LESOTHO: Rural women still not part of the Agenda

Even after the national elections, rural women in Lesotho still have no hope that their concerns and demands will be answered. Not even when the youth decided to overthrow the government, which has been in existence for more than 20 years with different political parties, has real hope emerged. All the party’s manifestos are silent about how they will improve rural women’s lives, The women have been promised, amongst others, a better pension but not much is said about their well-being.

This means that rural women will still struggle to get their traditional/organic seeds in the market. The use of expensive fertilisers and pesticides will continue even though it has been proven that it is one of the reasons why we are experiencing food insecurity in the country. Households are still food insecure and the question remains – whether we will continue like this for the next five years?
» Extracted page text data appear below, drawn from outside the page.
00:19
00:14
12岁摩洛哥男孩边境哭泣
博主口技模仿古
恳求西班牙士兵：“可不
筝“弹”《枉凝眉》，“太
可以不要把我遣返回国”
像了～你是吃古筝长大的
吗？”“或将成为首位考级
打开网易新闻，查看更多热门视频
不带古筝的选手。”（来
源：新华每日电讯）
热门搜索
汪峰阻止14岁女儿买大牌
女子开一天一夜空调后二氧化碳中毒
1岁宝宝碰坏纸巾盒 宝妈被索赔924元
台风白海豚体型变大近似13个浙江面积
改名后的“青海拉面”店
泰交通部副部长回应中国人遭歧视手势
We are in the summer ploughing season but most farmers are experiencing seed shortages and others, especially rural women, do not have money to buy seeds. None of the governments agricultural programs introduced over the years have produced very encouraging results.
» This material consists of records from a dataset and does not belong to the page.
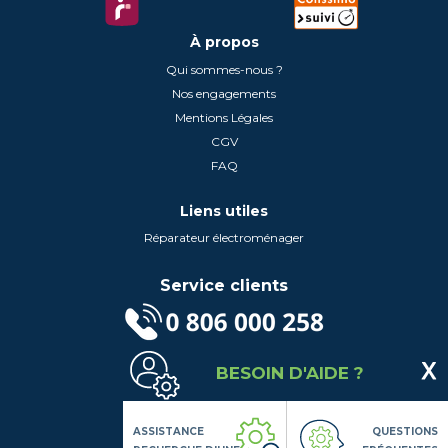
À propos
Qui sommes-nous ?
Nos engagements
Mentions Légales
CGV
FAQ
Liens utiles
Réparateur électroménager
Service clients
(Service gratuit + prix d'un appel local)
BESOIN D'AIDE ?
Lundi au Vendredi de 9h à 18h
Contactez-Nous
Suivez-nous
ASSISTANCE
QUESTIONS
Everyday we hear in the news that women and girls have been kidnapped, missing and/or found dead. We are hoping that with a new government in place there will be some change. But even with the new coalition of three parties ruling, they will still not meet the two thirds of seats in Parliament required for them to pass new laws. This means women’s lives will still be in danger as our courts grant M500.00 bail to the murderers and rapists who then go on to continue to roam our streets. The Police Child and Gender Protection Unit reports show that from January to July 2022 there have been 184 sexual offences and 45 assault and rape cases perpetrated against women.

As the new government is put in place, rural women remain uncertain what the future will look like for them. What is already clear is that they will still have to walk long distances for them to access to health care services. They will still have to travel a long distance to get the basic services such as access to banks, stores or government institutions. The economy of the country is so bad that even the incoming Prime Minister has said he is not going to take his salary but rather invest in the projects that will make money for the country and its people. He has down sized his Cabinet positions from 35 to 15, but will this bring about the change we need, or will this make the parties in coalition with him (who are power hungry) cross political benches with the votes from their constituencies? Will we see history repeating itself when the political instability caused the country to have two governments in one term, in a five year timespan?

We live in an era where we see rural women are still forgotten and ignored.